유연 프로펠러의 제작 정도가 단독성능에 미치는 영향

  • Lee, Kun-Hwa (Department of Naval Architecture and Ocean Engineering, Chungnam National University) ;
  • Jang, Hyun-Gil (Department of Naval Architecture and Ocean Engineering, Chungnam National University) ;
  • Lee, Chang-Sup (Department of Naval Architecture and Ocean Engineering, Chungnam National University) ;
  • Nho, In-Sik (Department of Naval Architecture and Ocean Engineering, Chungnam National University) ;
  • Lee, Sang-Gab (Division of Naval Architecture & Ocean System Engineering, Korea Maritime and Ocean University) ;
  • Hyun, Beom-Soo (Division of Naval Architecture & Ocean System Engineering, Korea Maritime and Ocean University)

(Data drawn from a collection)

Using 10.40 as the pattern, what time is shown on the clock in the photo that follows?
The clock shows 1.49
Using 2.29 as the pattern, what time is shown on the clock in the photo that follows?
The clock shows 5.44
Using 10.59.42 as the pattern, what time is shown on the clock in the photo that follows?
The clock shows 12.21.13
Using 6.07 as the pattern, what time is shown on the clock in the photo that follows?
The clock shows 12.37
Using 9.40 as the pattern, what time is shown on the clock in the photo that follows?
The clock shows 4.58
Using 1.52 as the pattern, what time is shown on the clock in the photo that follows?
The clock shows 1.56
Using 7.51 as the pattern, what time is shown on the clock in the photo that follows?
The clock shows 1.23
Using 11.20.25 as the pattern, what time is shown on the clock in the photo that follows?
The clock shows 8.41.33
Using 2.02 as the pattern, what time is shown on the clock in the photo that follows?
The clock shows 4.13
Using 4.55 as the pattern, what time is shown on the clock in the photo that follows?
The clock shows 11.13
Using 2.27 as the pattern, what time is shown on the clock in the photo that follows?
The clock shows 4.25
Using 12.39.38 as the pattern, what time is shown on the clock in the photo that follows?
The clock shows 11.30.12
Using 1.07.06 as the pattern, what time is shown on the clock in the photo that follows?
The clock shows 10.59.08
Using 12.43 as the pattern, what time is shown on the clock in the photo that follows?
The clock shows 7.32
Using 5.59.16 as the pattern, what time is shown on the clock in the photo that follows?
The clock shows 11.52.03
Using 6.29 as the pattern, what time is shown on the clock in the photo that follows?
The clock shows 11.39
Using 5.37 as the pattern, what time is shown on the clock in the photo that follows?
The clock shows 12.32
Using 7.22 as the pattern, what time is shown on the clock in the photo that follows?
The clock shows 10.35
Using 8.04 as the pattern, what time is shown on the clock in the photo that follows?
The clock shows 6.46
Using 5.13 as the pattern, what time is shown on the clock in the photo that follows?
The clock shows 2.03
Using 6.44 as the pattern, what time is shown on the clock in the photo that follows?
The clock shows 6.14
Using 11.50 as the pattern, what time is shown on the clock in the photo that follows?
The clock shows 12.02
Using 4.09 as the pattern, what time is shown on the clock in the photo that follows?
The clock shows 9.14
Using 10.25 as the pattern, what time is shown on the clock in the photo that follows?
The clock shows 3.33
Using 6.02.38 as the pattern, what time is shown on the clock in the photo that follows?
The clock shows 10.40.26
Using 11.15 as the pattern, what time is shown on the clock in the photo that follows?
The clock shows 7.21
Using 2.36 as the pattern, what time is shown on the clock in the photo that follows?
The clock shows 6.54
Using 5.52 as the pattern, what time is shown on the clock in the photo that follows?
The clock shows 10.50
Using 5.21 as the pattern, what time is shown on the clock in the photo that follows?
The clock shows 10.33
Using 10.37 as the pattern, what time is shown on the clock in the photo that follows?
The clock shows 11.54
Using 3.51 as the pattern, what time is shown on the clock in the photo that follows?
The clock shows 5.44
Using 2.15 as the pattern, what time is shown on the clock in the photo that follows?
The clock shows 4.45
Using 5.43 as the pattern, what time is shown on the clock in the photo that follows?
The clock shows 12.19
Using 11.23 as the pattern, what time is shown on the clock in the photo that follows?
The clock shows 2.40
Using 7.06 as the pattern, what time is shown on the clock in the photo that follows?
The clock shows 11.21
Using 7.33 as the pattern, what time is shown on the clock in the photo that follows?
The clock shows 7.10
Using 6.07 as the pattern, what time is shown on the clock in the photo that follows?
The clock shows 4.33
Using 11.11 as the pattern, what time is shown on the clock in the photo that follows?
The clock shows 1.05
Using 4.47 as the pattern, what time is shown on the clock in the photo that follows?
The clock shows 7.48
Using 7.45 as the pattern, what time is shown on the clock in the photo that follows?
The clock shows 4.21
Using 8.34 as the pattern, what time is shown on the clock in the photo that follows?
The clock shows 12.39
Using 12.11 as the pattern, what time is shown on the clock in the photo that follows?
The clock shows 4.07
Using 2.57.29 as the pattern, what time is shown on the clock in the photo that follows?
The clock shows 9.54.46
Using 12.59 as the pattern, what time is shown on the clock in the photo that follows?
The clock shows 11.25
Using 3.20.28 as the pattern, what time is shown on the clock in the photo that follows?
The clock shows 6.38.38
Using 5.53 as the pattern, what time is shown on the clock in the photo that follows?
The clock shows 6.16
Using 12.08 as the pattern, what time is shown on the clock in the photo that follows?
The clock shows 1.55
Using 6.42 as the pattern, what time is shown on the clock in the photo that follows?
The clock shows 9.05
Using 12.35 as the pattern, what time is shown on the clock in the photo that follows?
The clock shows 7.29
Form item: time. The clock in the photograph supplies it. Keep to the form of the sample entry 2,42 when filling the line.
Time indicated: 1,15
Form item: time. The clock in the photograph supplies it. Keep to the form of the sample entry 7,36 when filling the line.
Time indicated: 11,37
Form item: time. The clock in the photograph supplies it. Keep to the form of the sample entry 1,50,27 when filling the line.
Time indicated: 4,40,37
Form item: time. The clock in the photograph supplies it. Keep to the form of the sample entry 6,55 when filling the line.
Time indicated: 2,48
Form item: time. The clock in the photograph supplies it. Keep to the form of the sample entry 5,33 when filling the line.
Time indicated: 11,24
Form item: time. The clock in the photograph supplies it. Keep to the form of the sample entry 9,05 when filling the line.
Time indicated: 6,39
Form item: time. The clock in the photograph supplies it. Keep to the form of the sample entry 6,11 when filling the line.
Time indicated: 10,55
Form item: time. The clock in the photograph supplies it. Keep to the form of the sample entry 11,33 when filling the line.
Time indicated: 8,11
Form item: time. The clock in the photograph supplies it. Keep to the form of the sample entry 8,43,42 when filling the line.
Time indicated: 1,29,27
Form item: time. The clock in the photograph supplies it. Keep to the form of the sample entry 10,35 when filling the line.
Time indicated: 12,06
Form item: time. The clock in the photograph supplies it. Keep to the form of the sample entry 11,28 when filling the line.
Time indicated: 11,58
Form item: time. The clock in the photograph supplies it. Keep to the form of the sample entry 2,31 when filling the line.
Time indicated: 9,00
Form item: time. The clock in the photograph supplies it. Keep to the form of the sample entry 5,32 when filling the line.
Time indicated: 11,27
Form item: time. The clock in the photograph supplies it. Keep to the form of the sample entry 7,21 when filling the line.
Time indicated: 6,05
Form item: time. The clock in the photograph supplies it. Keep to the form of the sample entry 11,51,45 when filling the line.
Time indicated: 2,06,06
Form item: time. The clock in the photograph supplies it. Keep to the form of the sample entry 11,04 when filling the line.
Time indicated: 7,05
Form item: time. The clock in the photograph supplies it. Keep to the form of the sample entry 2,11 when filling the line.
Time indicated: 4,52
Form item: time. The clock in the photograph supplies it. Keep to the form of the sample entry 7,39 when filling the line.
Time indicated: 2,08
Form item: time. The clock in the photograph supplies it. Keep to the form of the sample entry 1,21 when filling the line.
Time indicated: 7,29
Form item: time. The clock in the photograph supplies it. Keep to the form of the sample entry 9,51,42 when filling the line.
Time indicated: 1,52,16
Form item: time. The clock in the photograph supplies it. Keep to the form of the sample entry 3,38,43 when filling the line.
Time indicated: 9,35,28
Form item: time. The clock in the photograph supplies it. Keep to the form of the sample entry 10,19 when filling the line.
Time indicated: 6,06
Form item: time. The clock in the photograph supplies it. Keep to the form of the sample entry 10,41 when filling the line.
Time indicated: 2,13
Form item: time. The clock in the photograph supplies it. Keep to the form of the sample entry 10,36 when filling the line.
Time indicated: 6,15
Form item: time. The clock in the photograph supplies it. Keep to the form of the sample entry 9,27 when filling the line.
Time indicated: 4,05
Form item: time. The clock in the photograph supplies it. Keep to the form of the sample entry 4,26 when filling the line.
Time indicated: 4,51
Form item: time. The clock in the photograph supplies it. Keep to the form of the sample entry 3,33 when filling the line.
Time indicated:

• Objective A:
In the propeller paper header, which institution is Hyun, Beom-Soo affiliated with?
• Objective B:
List every author in the propeller paper header whose affiliation is Chungnam National University.
• Objective C:
Write what comes next in the propeller paper header after its final author entry.
The records are separate from the propeller paper header.

• Written answer A:
Korea Maritime and Ocean University (Division of Naval Architecture & Ocean System Engineering)

• Written answer B:
Lee, Kun-Hwa; Jang, Hyun-Gil; Lee, Chang-Sup; Nho, In-Sik

• Written answer C:
  • 이건화 (충남대학교 선박해양공학과) ;
  • 장현길 (충남대학교 선박해양공학과) ;
  • 이창섭 (충남대학교 선박해양공학과) ;
  • 노인식 (충남대학교 선박해양공학과) ;
  • 이상갑 (한국해양대학교 조선해양시스템공학부) ;
  • 현범수 (한국해양대학교 조선해양시스템공학부)
  • Received : 2012.11.28
  • Accepted : 2013.09.26
  • Published : 2013.10.20

Abstract

The blades of flexible propellers are formed by overlaying and adhering many layers of thin glass-fiber fabric sheets, are compressed and dried in the rigid mold. The current manufacturing process can not avoid the rather irregular deformation of the blades composed of non-isotropic non-uniform fabric structures, and inevitably introduces the different shape-forming errors between blades. In this paper, several flexible model propellers are precisely measured with three-dimensional optical instrument and compared with the original design geometry. The model propellers with the as-measured geometry are evaluated with the lifting-surface-theory-based propeller analysis code. The open-water performance are presented and discussed. The importance of the manufacturing accuracy is addressed to be able to apply the flexible propellers for propulsion of marine vehicles.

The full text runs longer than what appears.